I decided to make the best of it. Got home, turned off my cell phone, informed my parents and close friends via email and text messages that I am out of commission, cancelled my meetings for Sunday and Monday and got into bed – determined to observe a strict silence until recovery. Had it not been for the coughing and headache I would almost have considered this a vacation.
And there, flipping through Genesis to find this week’s verb I found Jacob, speechless as well, but for very different reasons – and reading about it made me think about the different hues of silences in our lives.
Chapter 34 in Genesis starts innocently enough. Dinah, Jacob’s daughter, goes out to visit the local Canaanite girls, her neighbors. But violence follows: she is raped by a local prince who then claims her as a wife.
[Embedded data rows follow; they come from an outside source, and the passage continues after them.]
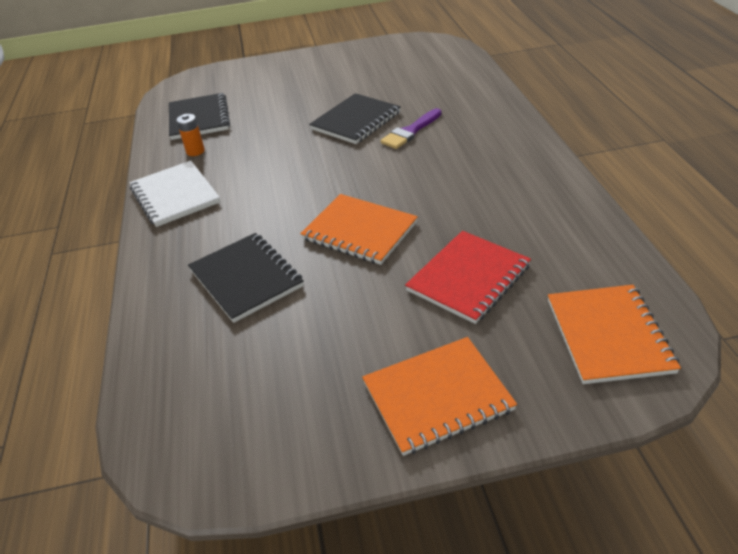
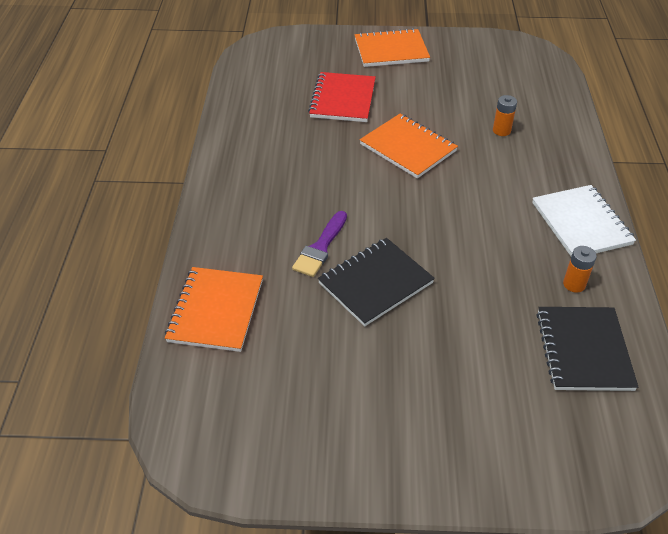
camera: 170 degrees left, 5 degrees up
black notebook [188,233,304,323] -> orange battery [493,95,517,136]
purple brush [380,108,442,149] -> purple brush turned 150 degrees clockwise [292,211,347,277]
red notebook [405,231,531,324] -> red notebook turned 45 degrees counterclockwise [308,72,376,122]
orange notebook [548,285,681,384] -> orange notebook moved to [165,267,263,352]

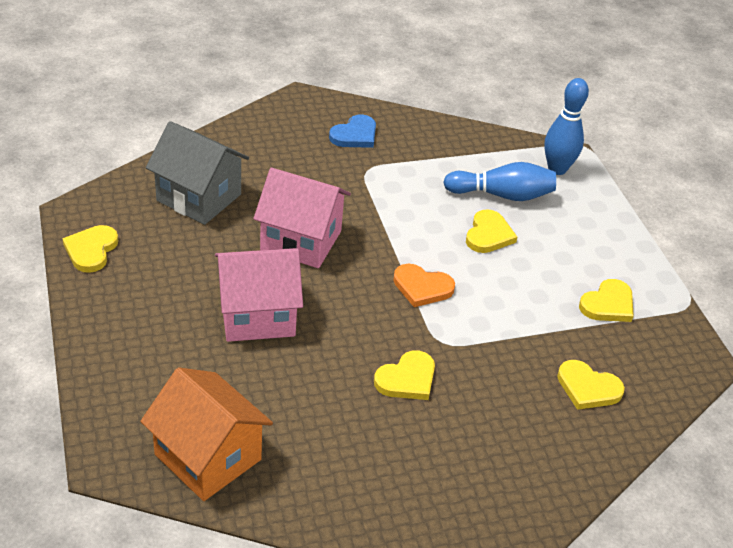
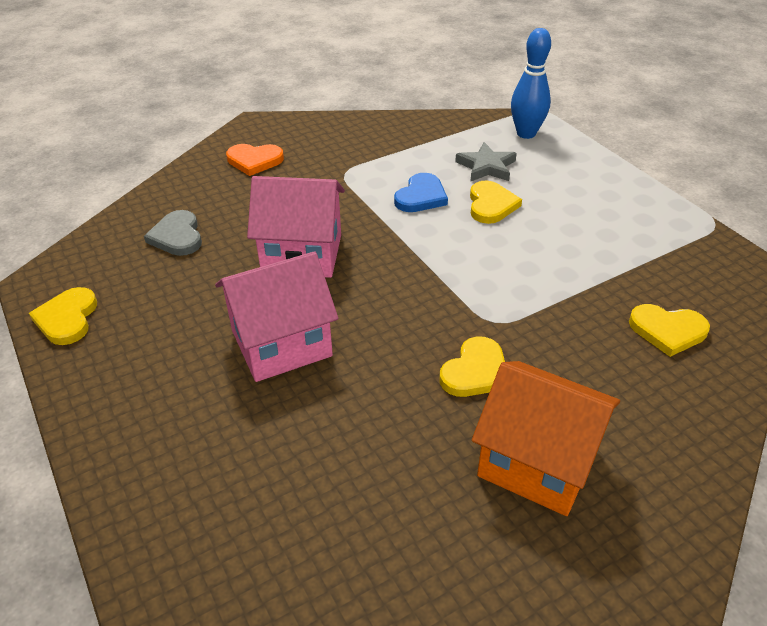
camera: 10 degrees left, 0 degrees up
orange house [140,367,273,501] -> orange house moved to [472,361,620,516]
grey house [146,121,249,225] -> grey heart [144,210,202,256]
blue heart [329,114,376,148] -> blue heart moved to [394,173,448,212]
orange heart [393,264,455,307] -> orange heart moved to [226,144,284,176]
blue bowling pin [443,162,556,201] -> grey star [455,142,517,182]
yellow heart [579,279,634,322] -> none

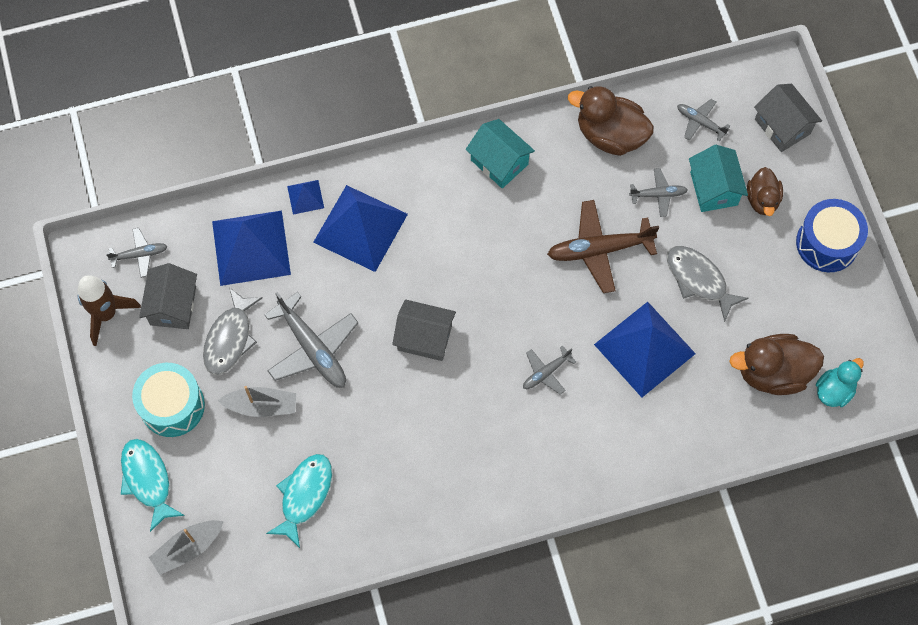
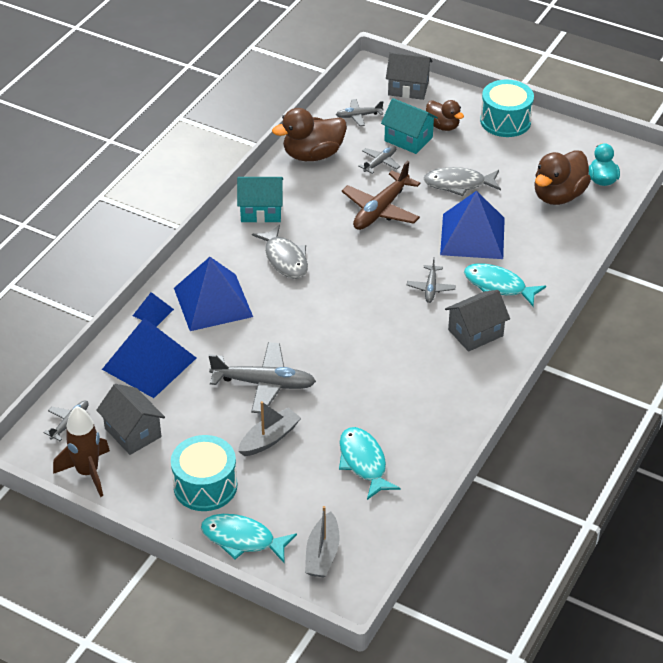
camera: 45 degrees left, 25 degrees down
grey fish [203,287,263,375] -> grey fish moved to [252,225,308,279]
grey house [392,300,456,361] -> grey house moved to [445,290,510,352]
blue drum [796,199,868,272] -> turquoise drum [480,80,534,137]
none -> turquoise fish [464,263,546,306]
Dina’s opinion on this is not mentioned – possibly silenced – as is so often the case with victims of violence, domestic abuse or rape. And, loudly, her father is, at first, also silent: “Now Jacob heard that he had defiled Dinah his daughter; and his sons were with his cattle in the field; and Jacob held his peace until they came.” (Genesis 34:5)
“Held his peace” is the King James Bible’s translation of ‘Ve’hechrish Yaakov.’ Other translations include ‘kept silent’ or ‘was quiet’ (very poetic translation – ‘held his peace’ – kept it inside, held it together…).
I listen, in silence, to his deep silence at this moment in his life and I know that it is the silence of speechless pain. And maybe it is also the silence of the quiet hunter, waiting for the right moment to react, and, also the tense silence of fear.
But I wish he’d say something. One can argue that Jacob waited till his sons came home to deal with the situation, and that his silence is wise strategy. Maybe, but maybe not. If he would have spoken early on in protest or rage he may have been able to prevent the terrible massacre that his sons unleash on their neighbors in the following verses. And couldn’t he have said something to Dinah – a word of comfort? Is ‘speechless’ the best that Jacob can do at this moment? Guess so. I think of all the times outrage happens: so many of us are speechless when it comes to protest or condemnation or comfort. We may be ‘holding our peace’ – but by doing so – are we withholding peace from the world?
There are times to shout and times to hush, and I pray that I and all of us will know how to speak up when the need is real and the hurt needs comforting and the protest is required. Even if our throat hurts – or when the words are uncomfortable yet have to be said… I sit here as I write this, still semi-silent, though feeling a little better and hoping to learn something from my own particular hue of silence– maybe how to listen more carefully to what is or isn’t being said, written or shouted about, quietly. And, then, when it’s time – really speak up.